Table 5. Accuracy of visual comparison tested on PubFig
Table 6. The maA measure on PubFig

Therefore, from experimental results on the above datasets, we can conclude that the proposed method is an effective method by applying one-versus-one multi-class classification and LRM for visual comparison.
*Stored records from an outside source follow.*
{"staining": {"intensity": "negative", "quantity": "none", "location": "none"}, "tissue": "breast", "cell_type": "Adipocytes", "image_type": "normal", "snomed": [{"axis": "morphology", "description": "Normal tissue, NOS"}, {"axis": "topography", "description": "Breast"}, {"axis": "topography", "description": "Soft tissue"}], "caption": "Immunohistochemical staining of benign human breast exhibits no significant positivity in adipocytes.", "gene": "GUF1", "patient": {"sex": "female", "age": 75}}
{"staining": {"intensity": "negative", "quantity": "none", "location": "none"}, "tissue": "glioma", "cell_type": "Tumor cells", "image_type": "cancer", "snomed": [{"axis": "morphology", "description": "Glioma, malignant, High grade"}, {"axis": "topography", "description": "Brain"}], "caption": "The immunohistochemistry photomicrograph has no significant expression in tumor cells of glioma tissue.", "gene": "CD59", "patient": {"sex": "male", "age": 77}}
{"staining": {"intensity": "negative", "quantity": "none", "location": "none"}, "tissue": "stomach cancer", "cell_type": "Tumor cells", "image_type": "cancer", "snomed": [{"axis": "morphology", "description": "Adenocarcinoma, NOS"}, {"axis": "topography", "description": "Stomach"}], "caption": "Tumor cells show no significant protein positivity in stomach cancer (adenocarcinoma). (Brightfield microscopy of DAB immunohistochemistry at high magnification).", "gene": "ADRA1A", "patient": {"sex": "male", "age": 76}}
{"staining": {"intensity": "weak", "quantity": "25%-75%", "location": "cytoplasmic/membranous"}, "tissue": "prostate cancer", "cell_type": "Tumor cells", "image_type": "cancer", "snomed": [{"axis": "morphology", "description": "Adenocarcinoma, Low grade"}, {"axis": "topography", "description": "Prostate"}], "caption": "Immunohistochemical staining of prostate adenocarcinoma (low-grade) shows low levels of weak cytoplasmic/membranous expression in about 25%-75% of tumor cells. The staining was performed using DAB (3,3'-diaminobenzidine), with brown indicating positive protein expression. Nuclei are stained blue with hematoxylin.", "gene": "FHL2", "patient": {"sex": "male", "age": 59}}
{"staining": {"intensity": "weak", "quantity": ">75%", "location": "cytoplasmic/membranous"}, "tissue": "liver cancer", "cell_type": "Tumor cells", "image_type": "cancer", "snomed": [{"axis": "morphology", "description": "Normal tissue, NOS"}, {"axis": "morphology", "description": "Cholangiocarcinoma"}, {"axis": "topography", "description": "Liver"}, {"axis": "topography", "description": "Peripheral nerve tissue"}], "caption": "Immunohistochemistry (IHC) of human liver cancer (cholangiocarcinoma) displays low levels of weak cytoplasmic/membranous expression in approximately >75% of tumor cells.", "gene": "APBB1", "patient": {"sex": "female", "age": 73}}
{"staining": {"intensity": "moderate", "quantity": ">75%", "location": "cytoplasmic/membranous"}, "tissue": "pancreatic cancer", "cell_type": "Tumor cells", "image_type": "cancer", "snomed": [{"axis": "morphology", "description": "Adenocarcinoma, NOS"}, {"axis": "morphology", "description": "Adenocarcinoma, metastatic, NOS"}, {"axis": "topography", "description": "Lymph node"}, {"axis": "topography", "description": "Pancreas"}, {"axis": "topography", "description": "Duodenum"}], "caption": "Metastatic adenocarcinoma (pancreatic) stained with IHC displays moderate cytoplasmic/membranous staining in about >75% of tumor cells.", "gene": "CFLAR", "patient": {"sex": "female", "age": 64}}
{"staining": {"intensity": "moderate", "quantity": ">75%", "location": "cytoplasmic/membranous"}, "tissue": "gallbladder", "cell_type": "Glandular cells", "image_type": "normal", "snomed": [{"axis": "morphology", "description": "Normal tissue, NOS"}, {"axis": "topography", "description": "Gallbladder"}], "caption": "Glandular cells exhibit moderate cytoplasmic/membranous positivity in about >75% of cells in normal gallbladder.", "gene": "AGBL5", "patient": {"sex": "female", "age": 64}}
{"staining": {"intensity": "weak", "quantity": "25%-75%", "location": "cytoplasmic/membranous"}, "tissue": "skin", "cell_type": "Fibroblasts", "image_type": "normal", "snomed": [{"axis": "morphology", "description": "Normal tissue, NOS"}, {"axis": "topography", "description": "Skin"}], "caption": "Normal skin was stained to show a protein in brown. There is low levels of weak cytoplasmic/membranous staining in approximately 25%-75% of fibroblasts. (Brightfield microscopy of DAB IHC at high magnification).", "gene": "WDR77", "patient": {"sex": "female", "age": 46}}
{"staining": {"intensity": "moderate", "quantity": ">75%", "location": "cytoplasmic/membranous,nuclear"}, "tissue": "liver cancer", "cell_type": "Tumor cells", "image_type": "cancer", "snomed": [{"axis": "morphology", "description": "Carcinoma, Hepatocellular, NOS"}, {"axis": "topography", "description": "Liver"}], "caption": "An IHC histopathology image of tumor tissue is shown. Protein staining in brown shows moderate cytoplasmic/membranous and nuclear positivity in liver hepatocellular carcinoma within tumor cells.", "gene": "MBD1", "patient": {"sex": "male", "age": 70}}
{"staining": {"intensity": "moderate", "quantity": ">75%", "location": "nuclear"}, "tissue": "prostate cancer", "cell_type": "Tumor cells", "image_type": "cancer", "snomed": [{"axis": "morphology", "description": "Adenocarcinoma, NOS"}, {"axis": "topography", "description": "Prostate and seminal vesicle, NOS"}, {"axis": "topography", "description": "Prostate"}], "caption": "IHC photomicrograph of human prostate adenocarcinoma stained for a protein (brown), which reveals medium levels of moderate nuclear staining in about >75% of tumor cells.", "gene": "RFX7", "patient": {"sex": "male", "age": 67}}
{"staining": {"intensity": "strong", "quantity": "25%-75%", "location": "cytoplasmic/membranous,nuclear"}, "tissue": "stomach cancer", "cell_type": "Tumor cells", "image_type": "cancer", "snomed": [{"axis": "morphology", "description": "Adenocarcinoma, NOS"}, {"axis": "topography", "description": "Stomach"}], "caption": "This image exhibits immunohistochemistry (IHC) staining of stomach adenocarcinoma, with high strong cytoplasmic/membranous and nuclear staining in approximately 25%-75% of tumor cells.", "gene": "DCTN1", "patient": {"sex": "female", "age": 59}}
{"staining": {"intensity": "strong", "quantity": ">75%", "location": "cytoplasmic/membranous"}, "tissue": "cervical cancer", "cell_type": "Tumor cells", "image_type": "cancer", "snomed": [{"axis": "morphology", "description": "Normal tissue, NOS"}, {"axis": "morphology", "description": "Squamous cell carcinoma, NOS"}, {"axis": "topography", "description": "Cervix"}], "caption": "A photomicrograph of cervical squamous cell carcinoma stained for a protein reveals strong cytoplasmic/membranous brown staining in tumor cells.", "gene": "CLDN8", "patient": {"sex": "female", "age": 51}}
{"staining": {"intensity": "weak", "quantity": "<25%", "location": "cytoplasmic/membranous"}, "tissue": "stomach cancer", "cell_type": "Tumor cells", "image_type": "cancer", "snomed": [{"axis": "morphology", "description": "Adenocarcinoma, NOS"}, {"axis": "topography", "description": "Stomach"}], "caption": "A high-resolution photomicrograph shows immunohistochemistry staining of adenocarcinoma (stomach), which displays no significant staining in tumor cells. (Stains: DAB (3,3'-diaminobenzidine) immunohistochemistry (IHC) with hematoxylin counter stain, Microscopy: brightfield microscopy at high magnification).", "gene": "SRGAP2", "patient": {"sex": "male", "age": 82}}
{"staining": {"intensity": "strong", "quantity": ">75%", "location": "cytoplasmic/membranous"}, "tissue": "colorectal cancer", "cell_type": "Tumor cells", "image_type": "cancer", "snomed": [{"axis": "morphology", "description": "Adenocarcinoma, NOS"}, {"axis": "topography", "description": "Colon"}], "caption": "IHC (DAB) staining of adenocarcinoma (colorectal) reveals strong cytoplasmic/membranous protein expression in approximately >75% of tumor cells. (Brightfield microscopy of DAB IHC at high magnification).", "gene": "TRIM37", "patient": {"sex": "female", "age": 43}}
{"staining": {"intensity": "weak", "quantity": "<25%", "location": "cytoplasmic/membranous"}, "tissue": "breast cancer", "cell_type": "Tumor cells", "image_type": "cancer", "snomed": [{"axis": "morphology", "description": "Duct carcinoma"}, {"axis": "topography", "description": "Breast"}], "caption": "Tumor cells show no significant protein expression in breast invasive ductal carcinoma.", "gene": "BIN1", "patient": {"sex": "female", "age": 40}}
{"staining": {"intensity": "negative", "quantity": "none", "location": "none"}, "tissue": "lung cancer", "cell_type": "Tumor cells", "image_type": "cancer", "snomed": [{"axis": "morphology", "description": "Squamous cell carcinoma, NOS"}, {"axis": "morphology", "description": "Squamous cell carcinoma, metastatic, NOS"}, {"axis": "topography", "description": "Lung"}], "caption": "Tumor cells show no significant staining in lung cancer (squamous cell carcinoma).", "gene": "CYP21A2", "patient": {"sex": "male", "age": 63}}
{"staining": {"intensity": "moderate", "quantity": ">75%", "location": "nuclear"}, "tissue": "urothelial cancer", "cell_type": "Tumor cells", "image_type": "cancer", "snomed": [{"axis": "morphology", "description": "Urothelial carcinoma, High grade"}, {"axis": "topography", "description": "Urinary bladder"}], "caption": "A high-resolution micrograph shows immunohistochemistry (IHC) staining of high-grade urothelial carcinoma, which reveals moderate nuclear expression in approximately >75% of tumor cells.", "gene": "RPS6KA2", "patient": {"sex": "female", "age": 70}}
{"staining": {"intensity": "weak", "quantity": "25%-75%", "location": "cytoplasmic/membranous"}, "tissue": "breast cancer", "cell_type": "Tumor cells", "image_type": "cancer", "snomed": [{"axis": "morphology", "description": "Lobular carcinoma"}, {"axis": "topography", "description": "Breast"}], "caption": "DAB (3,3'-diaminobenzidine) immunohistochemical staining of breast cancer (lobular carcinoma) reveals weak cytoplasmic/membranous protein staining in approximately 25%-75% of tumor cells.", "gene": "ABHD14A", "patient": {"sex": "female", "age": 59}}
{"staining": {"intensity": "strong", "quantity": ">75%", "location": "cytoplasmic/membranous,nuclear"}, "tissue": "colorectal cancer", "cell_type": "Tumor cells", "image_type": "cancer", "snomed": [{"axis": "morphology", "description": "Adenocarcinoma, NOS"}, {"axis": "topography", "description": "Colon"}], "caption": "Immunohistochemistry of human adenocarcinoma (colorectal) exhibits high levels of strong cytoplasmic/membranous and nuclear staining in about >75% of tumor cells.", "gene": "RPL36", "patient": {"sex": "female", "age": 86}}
4.2 Time Complexity Analysis

All algorithms are implemented by Matlab on a PC with an Intel i5-4670 CPU @3.40 GHz 3.40 GHz. Without loss of generality, Tables 7 and 8 respectively shows the train time and test time of the proposed method and JND method in a train/test split pairs on the UT-zap50k-1 dataset under the same setup. From these tables we can conclude that the proposed method significantly reduces the computational time compared to the JND method. For train time, the reason is that the JND is trained by RSVM which is solved by an optimized iterative approach, while the proposed method is realized by linear regression model which is solved by a closed form. For so much test time of the JND method, it is mainly because it is solved by a local learning strategy by finding K nearest pairs in order to obtain the prior probability of each test pair in test time and the method used to calculate the distance between the pairs is Information Theoretic Metric Learning (ITML) [33] method which is solved by an optimized iterative approach.

Table 7. Train time (s)
Table 8. Test time (s)

5 Conclusion

In this paper, we have proposed a novel visual comparison method, which applies one-versus-one multi-class classification method and linear regression model with relative attributes for visual comparison. The comprehensive experimental results on three benchmark datasets verified that the proposed method is an effective approach for visual comparison. Meanwhile, the proposed method can save a lot of computational time.